When I started my drapery-making business here 20-odd years ago, I was fortunate enough to get into the Community Futures program. One of the first things I was tasked with doing was a business plan. That almost did me in. How was I supposed to project revenue? What did that even mean? But I did it. And it was the smartest thing I ever did for my business.
It was a plan. It laid out the desired route from here to there, and it helped me anticipate any difficulties I might have along the way. I even had to calculate how much garbage the business might create and make sure I could use the local garbage pickup for that, or if I’d have to take it away myself. — Think time, car usage, money for the gate lady…
It was an eye-opening experience and I’m positive it was one of the major reasons I was successful.
As a side gig, I started to do some pretty complicated baking; macarons, lacey, blistering hot syrupy cone things to hold the ceviche, vegan chocolate cake, the Opera cake that had about 50 steps, and almost as many ingredients. I knew going in that if I didn’t follow the recipes, I’d run a high risk of failure. What’s a recipe? It’s a plan.
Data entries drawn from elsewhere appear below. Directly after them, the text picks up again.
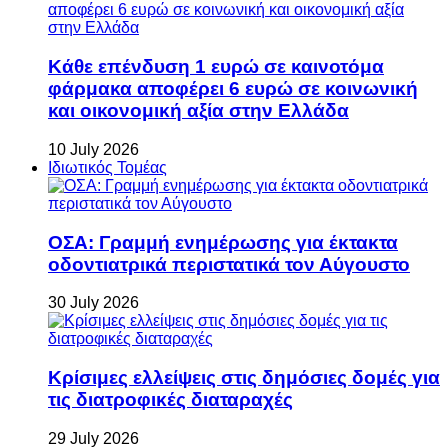
Κάθε επένδυση 1 ευρώ σε καινοτόμα
φάρμακα αποφέρει 6 ευρώ σε κοινωνική
και οικονομική αξία στην Ελλάδα
10 July 2026
Ιδιωτικός Τομέας
ΟΣΑ: Γραμμή ενημέρωσης για έκτακτα
οδοντιατρικά περιστατικά τον Αύγουστο
30 July 2026
Κρίσιμες ελλείψεις στις δημόσιες δομές για
τις διατροφικές διαταραχές
29 July 2026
Every once in a while I sew something new. Made a hat last week. I got the pattern out, looked at the pieces, and read the directions. The plan. I knew If I just winged it, there was a good chance it wouldn’t go together like it was supposed to.
Little wins need a plan. Big wins need a plan.
Going to town for groceries usually involves a plan, sometimes with only two steps, but they are there for a reason. They help ensure success. For example: stop at the grocery store last so the frozen things stay frozen till I get home.
But the pitfall of a plan, the one I see so often, is that if the plan falls apart, or has unanticipated hurdles, too often the resulting action is to abandon the plan, rather than stop, re-think and re-plan.
If the cake doesn’t rise to the occasion, make a sauce and call it a pudding.
Stopping, rethinking, and re-planning in itself is a new plan. Crikey, I know… But the astounding thing about this is that you will feel better about yourself just for the rethinking.
That, in itself, is a win. And it’s all about the wins.
My most visited topic lately is decluttering. I write about it a fair bit, and I have written a book about it, which was quite a planning production in itself. But the astounding thing I see over and over is that a plan is a predictor of success. Not having a plan is a predictor of failure. A plan is not ‘let’s bake a cake’, or ‘let’s declutter the hall closet’.
A plan is a detailed roadmap of how to get from here to where you want to be.
“When life goes according to plan, you feel calm and in control. By planning — and working the plan — you get better at planning, and you reap both the intellectual and emotional rewards of that.” ( Jean Morony, Thinking Directions.com “What’s the Value of Planning”).
I’m planning on doing more writing about planning.